According to him, inefficiencies embedded within fragmented national health financing systems continue to drain nearly 40 percent of total health spending across African countries through duplication of services, weak procurement processes, institutional fragmentation, and financial leakages.
“Efficiency is Africa’s new fiscal space,” Professor Boum emphasised.
“Reclaiming just 14 dollars per capita annually could replace up to 50 percent of current donor financing within five years.”
The proposed recalibration forms part of the Africa Health Security Strategy (AHSS) and the Accra Reset agenda, which aim to transform health financing into a central pillar of national sovereignty, resilience, and economic security.

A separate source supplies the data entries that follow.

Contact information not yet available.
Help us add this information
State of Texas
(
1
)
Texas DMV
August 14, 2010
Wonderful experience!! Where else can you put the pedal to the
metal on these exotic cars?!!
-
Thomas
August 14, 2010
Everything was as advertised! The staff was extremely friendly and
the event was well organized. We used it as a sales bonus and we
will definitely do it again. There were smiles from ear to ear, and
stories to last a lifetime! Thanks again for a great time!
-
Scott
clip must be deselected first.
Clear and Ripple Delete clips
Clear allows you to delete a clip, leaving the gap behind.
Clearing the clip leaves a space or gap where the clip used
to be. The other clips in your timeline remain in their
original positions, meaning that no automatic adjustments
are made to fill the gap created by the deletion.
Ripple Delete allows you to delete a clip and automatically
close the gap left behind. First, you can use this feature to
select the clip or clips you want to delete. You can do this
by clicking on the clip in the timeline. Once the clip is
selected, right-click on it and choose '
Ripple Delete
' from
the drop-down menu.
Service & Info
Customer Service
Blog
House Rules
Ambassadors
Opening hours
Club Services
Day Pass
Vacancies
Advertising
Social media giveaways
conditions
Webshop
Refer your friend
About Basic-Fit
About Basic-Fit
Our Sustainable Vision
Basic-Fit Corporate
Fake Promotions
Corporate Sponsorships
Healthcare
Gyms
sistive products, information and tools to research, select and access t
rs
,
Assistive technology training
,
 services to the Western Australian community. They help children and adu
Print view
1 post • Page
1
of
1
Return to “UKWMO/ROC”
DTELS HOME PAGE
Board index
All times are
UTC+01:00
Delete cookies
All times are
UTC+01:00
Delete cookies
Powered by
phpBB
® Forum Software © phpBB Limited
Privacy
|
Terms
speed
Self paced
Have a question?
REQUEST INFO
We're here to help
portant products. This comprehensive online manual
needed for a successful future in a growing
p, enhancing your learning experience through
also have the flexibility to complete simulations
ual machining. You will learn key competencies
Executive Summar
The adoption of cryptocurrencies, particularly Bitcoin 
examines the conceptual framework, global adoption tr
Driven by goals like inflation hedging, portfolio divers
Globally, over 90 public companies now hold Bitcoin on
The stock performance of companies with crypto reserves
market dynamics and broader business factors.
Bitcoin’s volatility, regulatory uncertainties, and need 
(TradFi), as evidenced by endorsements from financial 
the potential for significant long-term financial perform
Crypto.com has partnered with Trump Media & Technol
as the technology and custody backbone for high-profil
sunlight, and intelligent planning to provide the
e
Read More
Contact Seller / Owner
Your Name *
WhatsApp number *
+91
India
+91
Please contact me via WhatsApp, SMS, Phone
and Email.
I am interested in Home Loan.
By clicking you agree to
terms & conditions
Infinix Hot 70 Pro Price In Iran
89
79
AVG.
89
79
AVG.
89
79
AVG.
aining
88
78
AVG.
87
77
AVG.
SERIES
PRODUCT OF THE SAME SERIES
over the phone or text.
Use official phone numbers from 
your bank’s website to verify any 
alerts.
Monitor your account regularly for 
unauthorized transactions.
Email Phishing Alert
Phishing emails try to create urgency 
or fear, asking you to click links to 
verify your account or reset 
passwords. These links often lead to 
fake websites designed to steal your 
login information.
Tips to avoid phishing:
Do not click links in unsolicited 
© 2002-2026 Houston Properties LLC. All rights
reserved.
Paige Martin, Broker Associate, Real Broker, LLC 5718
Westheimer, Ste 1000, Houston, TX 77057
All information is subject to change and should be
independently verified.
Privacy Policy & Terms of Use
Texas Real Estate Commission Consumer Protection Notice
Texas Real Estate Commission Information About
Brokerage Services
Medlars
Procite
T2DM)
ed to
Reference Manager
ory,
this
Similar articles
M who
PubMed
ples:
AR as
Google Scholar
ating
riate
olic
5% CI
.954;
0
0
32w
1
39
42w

At the core of the reform is a push for institutional coherence under what Boum described as a unified operational doctrine, One Plan, One Budget, One Delivery Mechanism, One Monitoring and Evaluation Framework.
Health leaders argue that fragmented programme-based systems, often aligned to donor priorities rather than national strategies, continue to undermine policy ownership and weaken long-term service delivery capacity.
Community Health Systems: Progress, But Dependency Persists
Meanwhile, findings from the 2024-2025 Continental Landscape Survey on Community Health Programmes present a mixed outlook on Africa’s progress toward Primary Health Care (PHC) strengthening and Universal Health Coverage (UHC).
The report will serve as the foundational dataset for the Africa CDC Community Health Data Platform and the Global Community Health Delivery Partnership dashboard, a dynamic continental scorecard expected to enhance accountability and inform investment priorities across member states.
With African leaders increasingly positioning health financing as a sovereignty imperative rather than a welfare obligation, the AU Summit dialogue suggests a growing continental consensus: Africa’s future health security will depend less on external aid, and more on internal stewardship.